Exercise objective: Return each line of the data below verbatim; pictures are to be left out.

Data provided:
----

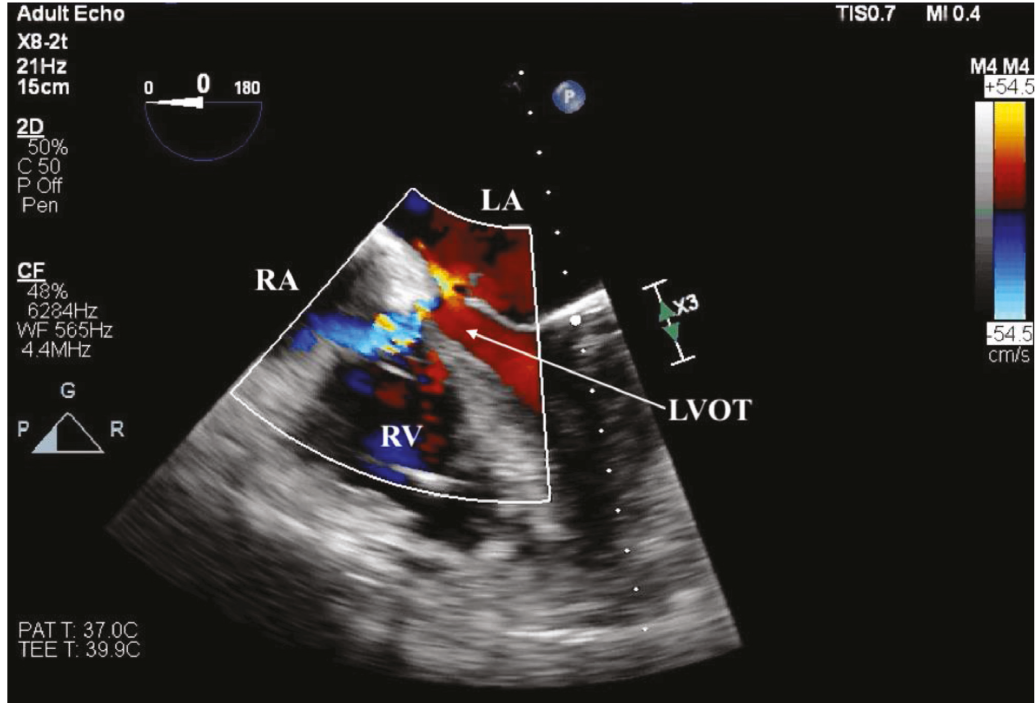
Figure 2: 2D mid-esophageal four-chamber view with CFD demonstrating biatrial regurgitant jets originating in the LVOT and occurring into diastole (Philips X8-2t probe, Cambridge, MA).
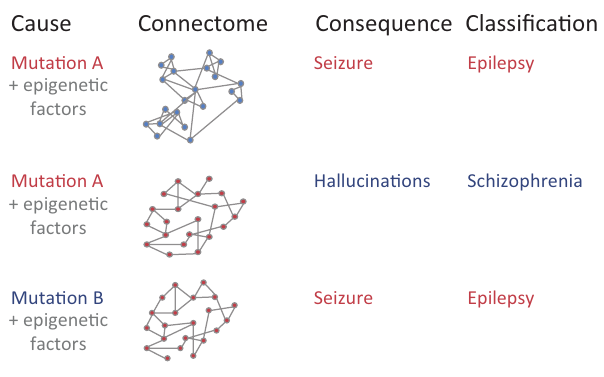
FIGURE 1 | Mapping between underlying developmental causes of connectome changes, ranging from genetic factors to spatiotemporal epigenetic factors, to resulting brain connectivity (“connectome”), observable network behavior (“consequence”), and final disease classification . Similar patterns within each of the four categories are shown in red. Note that both genetic patterns and network features alone may be insufficient to inform the clinical diagnosis of a disease: first, the same genetic mutation A might lead to a different connectivity due to different epigenetic factors. Second, different genetic mutations A and B could lead to the same connectivity due to additional factors. Third, the same connectivity might lead to different behavior and disease classification due to changes that solely affect the anatomical organization within individual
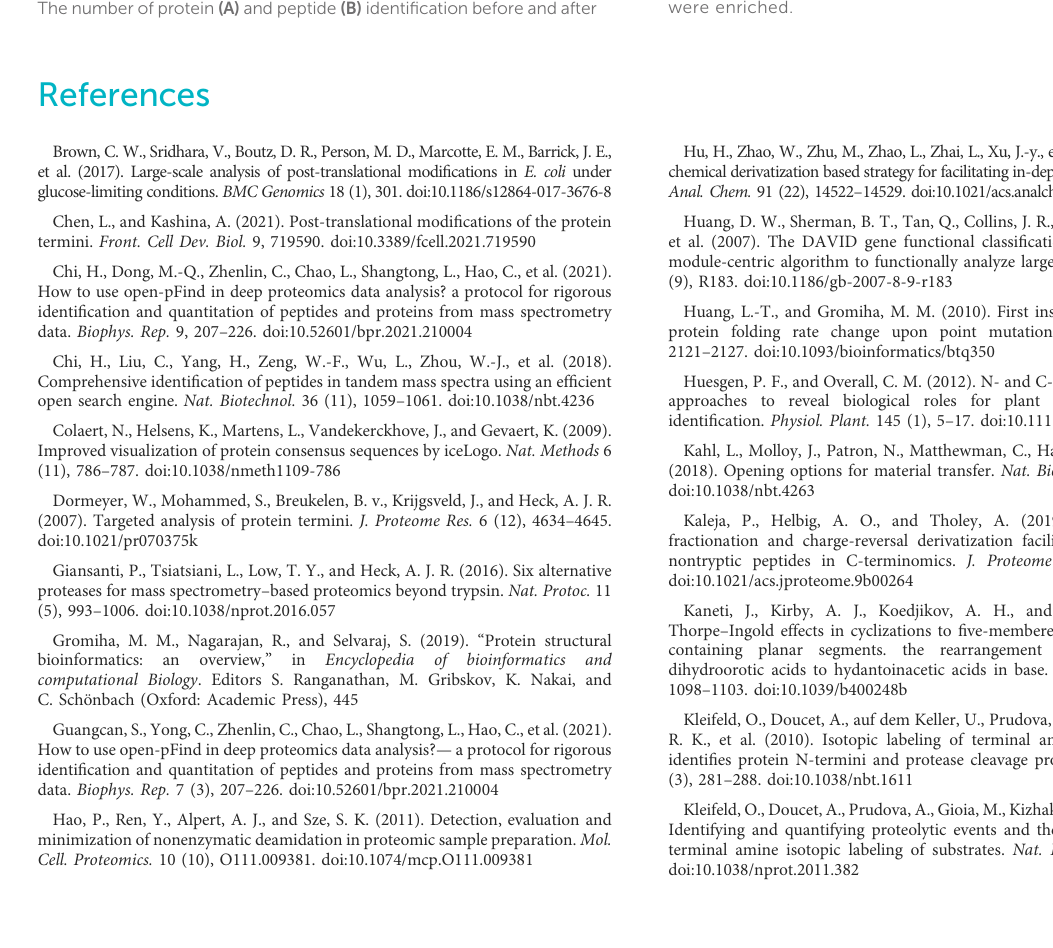
identi fi ed number distribution of full labeling (D) and un-labeling (E) peptide on different fi rst three amino acids. (F) The histogram distribution of peptide retention time before and after labeling with 2-PCA. SUPPLEMENTARY FIGURE S2 The in fl uences of 2-PCA labeling ef fi ciency analysis of C-terminal peptides. The hydrophilic/hydrophobic value (A) and peptide length (B) comparison of 2-PCA fully-labeled, partially labeled, and unlabeled C-terminal peptides.Thep-valuewascalculatedbypairedStudent t -test. SUPPLEMENTARY FIGURE S3 The analysis of C-terminome data by using the PBC method. (A) Overlap analysis ofourC-terminomedata withotherpublisheddata. (B,C,D) The distribution comparison of the fi rst amino acid (B) , second amino acid (C), and third amino acid (D) between enriched C-terminal peptide and theoretical C-terminal peptide. The theoretical C-terminal peptide was generated from in silico digestion of whole human proteome by using LysC. (E) The MS/MS spectrum for truncated C-terminal peptides from HSP90AB1. SUPPLEMENTARY FIGURE S4 The analysis of truncations and PTMs on histone. SUPPLEMENTARY FIGURE S5 The further optimized PBC method. The PBC method could be simpli fi ed and optimized into one-step chemical derivatization for C-terminal peptide enrichment. After PCA labeling, the protein N-terminal peptides and internal LysC peptides could be depleted through commercially available hyperbranched polyaldehyde polymers (HPG-ALD polymers) directly and the C-terminal peptides were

----

Solution to the problem:
Figure 2: 2D mid-esophageal four-chamber view with CFD demonstrating biatrial regurgitant jets originating in the LVOT and occurring into diastole (Philips X8-2t probe, Cambridge, MA).
FIGURE 1 | Mapping between underlying developmental causes of connectome changes, ranging from genetic factors to spatiotemporal epigenetic factors, to resulting brain connectivity (“connectome”), observable network behavior (“consequence”), and final disease classification . Similar patterns within each of the four categories are shown in red. Note that both genetic patterns and network features alone may be insufficient to inform the clinical diagnosis of a disease: first, the same genetic mutation A might lead to a different connectivity due to different epigenetic factors. Second, different genetic mutations A and B could lead to the same connectivity due to additional factors. Third, the same connectivity might lead to different behavior and disease classification due to changes that solely affect the anatomical organization within individual
identi fi ed number distribution of full labeling (D) and un-labeling (E) peptide on different fi rst three amino acids. (F) The histogram distribution of peptide retention time before and after labeling with 2-PCA. SUPPLEMENTARY FIGURE S2 The in fl uences of 2-PCA labeling ef fi ciency analysis of C-terminal peptides. The hydrophilic/hydrophobic value (A) and peptide length (B) comparison of 2-PCA fully-labeled, partially labeled, and unlabeled C-terminal peptides.Thep-valuewascalculatedbypairedStudent t -test. SUPPLEMENTARY FIGURE S3 The analysis of C-terminome data by using the PBC method. (A) Overlap analysis ofourC-terminomedata withotherpublisheddata. (B,C,D) The distribution comparison of the fi rst amino acid (B) , second amino acid (C), and third amino acid (D) between enriched C-terminal peptide and theoretical C-terminal peptide. The theoretical C-terminal peptide was generated from in silico digestion of whole human proteome by using LysC. (E) The MS/MS spectrum for truncated C-terminal peptides from HSP90AB1. SUPPLEMENTARY FIGURE S4 The analysis of truncations and PTMs on histone. SUPPLEMENTARY FIGURE S5 The further optimized PBC method. The PBC method could be simpli fi ed and optimized into one-step chemical derivatization for C-terminal peptide enrichment. After PCA labeling, the protein N-terminal peptides and internal LysC peptides could be depleted through commercially available hyperbranched polyaldehyde polymers (HPG-ALD polymers) directly and the C-terminal peptides were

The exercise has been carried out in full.